Epingle 1105 Au fond d’un trou soviétique

par Alain Fraval, septembre 2016

La Fourmi rousse des bois Formica polyctena (Hym. Formiciné) construit des dômes impressionnants (jusqu’à 1,5 m de haut) en aiguilles de pin et débris végétaux qui servent de radiateur et de parapluie à la colonie. Petits insectes, miellat, spores de champignon, grains de pollen… constituent sa nourriture. Participant à la régulation des populations d’insectes défoliateurs forestiers, l’espèce est protégée.

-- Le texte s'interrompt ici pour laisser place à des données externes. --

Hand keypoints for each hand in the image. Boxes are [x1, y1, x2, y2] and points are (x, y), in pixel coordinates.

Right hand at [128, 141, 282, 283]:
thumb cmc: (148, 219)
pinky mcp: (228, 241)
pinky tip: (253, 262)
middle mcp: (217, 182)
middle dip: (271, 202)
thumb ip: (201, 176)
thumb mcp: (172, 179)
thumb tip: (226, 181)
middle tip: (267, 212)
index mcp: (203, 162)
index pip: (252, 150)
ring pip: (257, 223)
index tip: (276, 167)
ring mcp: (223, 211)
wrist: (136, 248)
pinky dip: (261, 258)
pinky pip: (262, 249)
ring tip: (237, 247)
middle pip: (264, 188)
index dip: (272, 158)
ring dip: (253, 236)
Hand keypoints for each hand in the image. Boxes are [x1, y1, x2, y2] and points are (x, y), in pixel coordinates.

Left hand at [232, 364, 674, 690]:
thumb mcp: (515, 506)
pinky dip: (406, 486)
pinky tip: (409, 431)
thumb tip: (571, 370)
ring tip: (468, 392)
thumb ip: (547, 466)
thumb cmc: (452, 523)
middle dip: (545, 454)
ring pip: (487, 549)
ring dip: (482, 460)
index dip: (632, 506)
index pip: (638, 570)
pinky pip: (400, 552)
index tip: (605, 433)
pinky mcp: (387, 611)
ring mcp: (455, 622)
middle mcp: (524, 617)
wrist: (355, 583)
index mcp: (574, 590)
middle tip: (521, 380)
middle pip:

Cette fourmi est capable de se maintenir dans des lieux fort pauvres en ressources. Dans le golfe de Finlande, une colonie (apportée expérimentalement) a vécu 30 ans sur un îlot où poussait un unique pin.
Il y a pire comme environnement chiche en nourriture. Un ancien silo à missiles nucléaires, sur une base soviétique désaffectée en 1992 (près de Miedzyrzecz, en Pologne) est scellé, à part des trous pour laisser passer les chauves-souris et un conduit d’aération de 5 m de haut. Le conduit est obturé à son débouché extérieur par un grand dôme, sous un pin de la forêt environnante.
Tout en bas, dans le noir complet, un dôme en terre petit mais bien entretenu. Une colonie de Fourmi rousse vit là, active hiver (par quelques degrés en dessous de zéro) comme été (à 10°C). Qui vit de quoi ? De ce qui tombe. Des particules consommables, dont de petits insectes et acariens, mais aussi des ouvrières du nid d’en haut, des maladroites. Ce sont elles qui assurent la pérennité de la colonie des profondeurs car, dans ces conditions de pénurie extrême, elle ne produit aucun couvain.
Et pas d’autre avenir pour ces fourmis que de finir au cimetière adjacent au dôme, épais de plusieurs couches de cadavres. Aucune n’est jamais parvenue à remonter à la surface.